CodeTracer:迈向可追踪的智能体状态
CodeTracer: Towards Traceable Agent States
April 13, 2026
作者: Han Li, Yifan Yao, Letian Zhu, Rili Feng, Hongyi Ye, Jiaming Wang, Yancheng He, Pengyu Zou, Lehan Zhang, Xinping Lei, Haoyang Huang, Ken Deng, Ming Sun, Zhaoxiang Zhang, He Ye, Jiaheng Liu
cs.AI
摘要
代码智能体正快速发展,但其调试难度与日俱增。当框架在复杂任务中编排并行工具调用与多阶段工作流时,智能体的状态转换和错误传播变得难以观测。在这些运行过程中,早期的失误可能使智能体陷入无效循环,甚至引发根本性错误,形成难以察觉的错误链,导致开发者无法及时判断智能体何时偏离轨道及其原因。
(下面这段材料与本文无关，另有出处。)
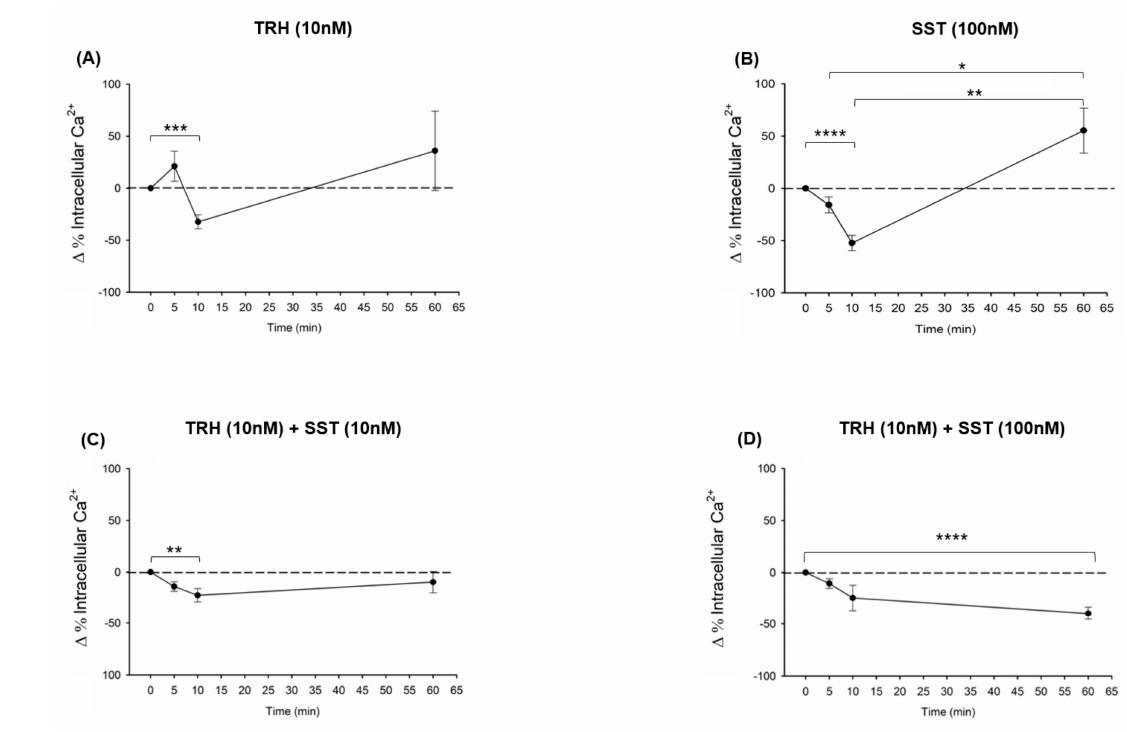
Figure 7. TRH and SST effects upon intracellular Ca 2+ levels. Intracellular calcium concentrations were measured in B-bursal cells over 5, 10, and 60 min., with the following treatments: 10 nM TRH ( A ), 100 nM SST ( B ), or the combination of both hormones [TRH 10 nM + SST 10 nM ( C ) and TRH 10 nM + SST 100 nM ( D )]. RPMI 1640 medium was used as control (0 min.). Each point represents mean ± SEM. Data was obtained from four independent experiments for the cases of TRH or SST; on the other hand, three independent experiments were used in the combination of TRH + SST. Units are expressed as a delta proportion ( Δ %) in relation to the control. Asterisks indicate differences between experimental groups, as determined by paired t test. * p < 0.05; ** p < 0.01; *** p < 0.001; **** p < 0.0001.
现有智能体追踪分析要么局限于简单交互,要么依赖小规模人工检查,这限制了其在真实编程工作流中的可扩展性和实用性。我们提出CodeTracer——一种通过动态解析器解析异构运行产物、将完整状态转换历史重建为具有持久化内存的层级化追踪树,并执行故障起始点定位以精准确认故障源头及其下游链的追踪架构。为进行系统化评估,我们从四大主流代码智能体框架在多样化编程任务(如缺陷修复、代码重构、终端交互)上执行的大规模轨迹中构建了CodeTraceBench数据集,该数据集包含阶段级和步骤级的故障定位监督信号。实验表明,CodeTracer显著优于直接提示法和轻量级基线方法,且在其诊断信号的重放过程中,能在匹配预算下持续恢复原本失败的运行。我们的代码与数据已公开。
English
Code agents are advancing rapidly, but debugging them is becoming increasingly difficult. As frameworks orchestrate parallel tool calls and multi-stage workflows over complex tasks, making the agent's state transitions and error propagation hard to observe. In these runs, an early misstep can trap the agent in unproductive loops or even cascade into fundamental errors, forming hidden error chains that make it hard to tell when the agent goes off track and why. Existing agent tracing analyses either focus on simple interaction or rely on small-scale manual inspection, which limits their scalability and usefulness for real coding workflows. We present CodeTracer, a tracing architecture that parses heterogeneous run artifacts through evolving extractors, reconstructs the full state transition history as a hierarchical trace tree with persistent memory, and performs failure onset localization to pinpoint the failure origin and its downstream chain. To enable systematic evaluation, we construct CodeTraceBench from a large collection of executed trajectories generated by four widely used code agent frameworks on diverse code tasks (e.g., bug fixing, refactoring, and terminal interaction), with supervision at both the stage and step levels for failure localization. Experiments show that CodeTracer substantially outperforms direct prompting and lightweight baselines, and that replaying its diagnostic signals consistently recovers originally failed runs under matched budgets. Our code and data are publicly available.